關鍵詞:數字勞工;虛擬偶像;虛擬勞工;商業化
中圖分類號:F27? ? ?文獻標識碼:A? ? ? doi:10.19311/j.cnki.1672-3198.2021.22.015
0 引言
根據愛奇藝發布的《2019虛擬偶像觀察報告》,截至2018年中國已有30多個虛擬偶像/組合“出道”;且隨著二次元概念不斷“泛化”,圈層融合已成趨勢,中國二次元用戶規模也將不斷增長,虛擬偶像可能迎來超過3.9億的受眾。近兩年,抖音也吸引了粉絲超過百萬甚至千萬的虛擬偶像入駐平臺,實現了虛擬偶像與平臺的雙向引流。虛擬偶像能夠通過算法學習和更迭來實現更為準確的指令,成了數字技術增長的新機遇,但其服從指令運行的特性也揭示了其難逃成為“數字勞工”的命運。
1 文獻綜述
作為近年來備受關注的一個概念,“數字勞工”首次由意大利學者泰拉諾瓦(2000)提出,用以研究大眾在互聯網上的免費勞動行為。后來,克里斯蒂納·福克斯(2014)將馬克思歷史唯物主義運用至互聯網資本運作中,并由此提出了互聯網時代的“數字勞工”理論。隨著國內相關研究的展開,夏冰青(2020)總結數字勞工的基本概念為“將信息知識消費轉化為額外的生產性活動而遭受剝削的勞動者”,并指出中國的數字勞工情況復雜,需進行更為具體的討論。
隨著研究的推進。與之相關的研究和定義也在不斷更迭。當前針對數字勞工的研究主要圍繞服務業、制造業和媒介產業的雇傭勞工和媒介產業的非雇用數字勞工兩個方向展開(徐晶潔,2020)。張錚(2020)首先關注到社交媒體平臺中大量出現的低齡勞工,并對低齡用戶勞動的商品化路徑進行了探析;欒軼玫、張雅琦(2020)則指出異化視角下的直播播客和受眾都淪為了不同性質的數字勞工。可見隨著技術的不斷發展進步,數字勞工迎來了更多更細致的主體。
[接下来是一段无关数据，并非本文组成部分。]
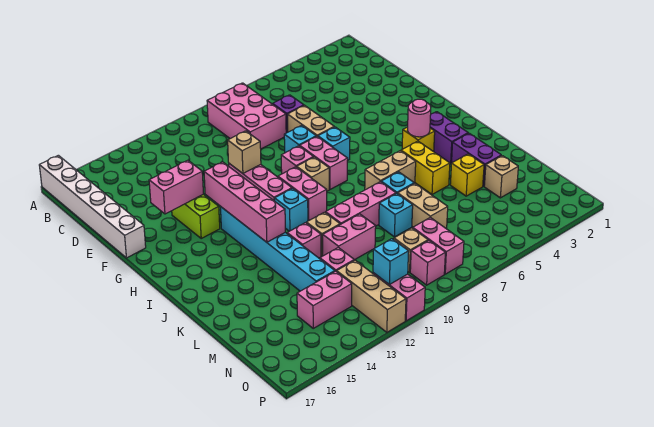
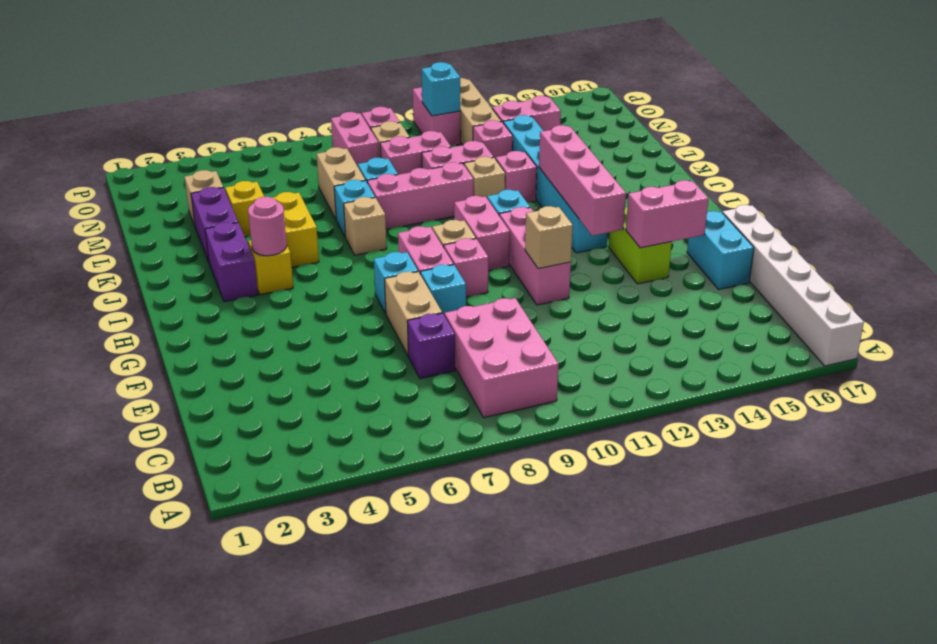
none -> cyan 1x2 brick [687,211,754,289]
tan 1x2 brick [365,151,416,190] -> tan 1x1 brick [344,197,387,255]
none -> pink 1x2 brick [380,131,451,175]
雖然尚未有學者對“虛擬勞工”這一概念展開系統研究,但已有學者對于當前的“虛擬偶像熱”進行了文化建構上的探討(黃婷婷,2019);喻國明、耿曉夢(2020)也特別指出虛擬偶像的發展需要反思其中的技術合理性等問題。虛擬偶像雖然并非自然人存在,但因為其背后是人主導的運營團隊以及超仿真的人物表現,很有可能發展成新形態的“數字勞工”。
2 數字勞工虛擬化現象解讀
在日活量超過4億的抖音平臺中,有著被人設所奴役的大V博主,也有著被互動量所控制的UGC用戶,更有大批沉溺于碎片化休閑的普通用戶,這些人的初始目的在于娛樂休閑,但卻在消費行為中投入了內容的生產勞動與傳播活動,在無意識中已然通過點贊分享等行為成為數字勞工。
2.1 虛擬勞工產生機制
2.1.1 技術發展提供大眾化運營基礎
虛擬勞工的出現是人工智能技術不斷進步并與媒介技術相互契合的結果。AR技術為其提供了生長土壤;全息投影與動作捕捉實現了其與用戶的實時互動;人工智能技術為虛擬偶像定制服務提供了基礎。在新技術的支持下,虛擬偶像可以覆蓋更多的受眾,提供更精準的服務,奠定網紅化、大眾化運營的基礎。而抖音的媒介技術雖然本身沒有任何價值取向,但其智能推薦卻實現了信息的篩選呈現,使其用戶陷入信息繭房。虛擬偶像的相關信息經過算法機制的循環推薦,其機械化、易操控的特點不斷放大,也吸引了公司加快腳步進行批量化生產。
2.1.2 傳播主體多樣化提供虛擬勞工準入條件
以抖音、快手為代表的新型社交媒體的出現與發展改變了傳統的傳受關系,大眾進入了一個“人人都有麥克風”的時代。用戶不僅可以進行信息消費,而且能夠進行內容的生產與傳播,從而進化為產消合一型主體,平臺內的傳播主體更加多樣化。此外,抖音作為UGC平臺,其對用戶的包容性讓虛擬偶像、私人寵物等主體也能夠獲得賬號資質進行內容創作;也讓公司借助抖音平臺進行虛擬偶像的批量運營成為可能。從某種程度上,平臺方對于創作主體的包容性以及傳播主體身份多樣化的趨勢為虛擬偶像“進化”為虛擬勞工提供了準入條件。
2.1.3 媒介屬性加強其工具標簽
麥克盧漢曾言:“任何媒介的‘內容都是另一種媒介。”從某種程度上來講,虛擬偶像也是一種自帶關系的傳播媒介(喻國明,2020)。虛擬偶像本質依舊是偶像,同樣具有偶像的傳播影響力。在偶像-粉絲關系的加持下,粉絲會重點關注也更容易接受由虛擬偶像傳遞的內容。這種高接受度和虛擬偶像的垂直觸達加強了虛擬偶像的渠道屬性,也讓更多的公司視之為有力的分發工具,加速了挖掘虛擬偶像的媒介屬性的進程。而媒介屬性的不斷放大,也掩藏了受眾在情感層面的本質需求,致使虛擬偶像逐漸成為信息分發的虛擬勞工。
2.1.4 商業化媒體意識加速勞工虛擬化
傳播政治經濟學認為市場邏輯下的知識和藝術淪為了商品。這不僅反映在企業組織對利潤的瘋狂追逐,也反映在當代媒體意識趨向商業化的轉變。在流量變現的驅使下,部分自媒體已然淪為“標題黨”等帶有商業意識形態的數字勞工。而虛擬偶像的火熱興起,無疑又給期待網紅和流量的媒體市場以新的目標。與此同時,媒體賬號對于虛擬偶像的密切關注也促使生產方不斷提高產能以快速獲取收益。商業化的媒體意識猶如數字勞工虛擬化的催化劑,加速虛擬偶像淪為信息分發與獲取流量的虛擬勞工。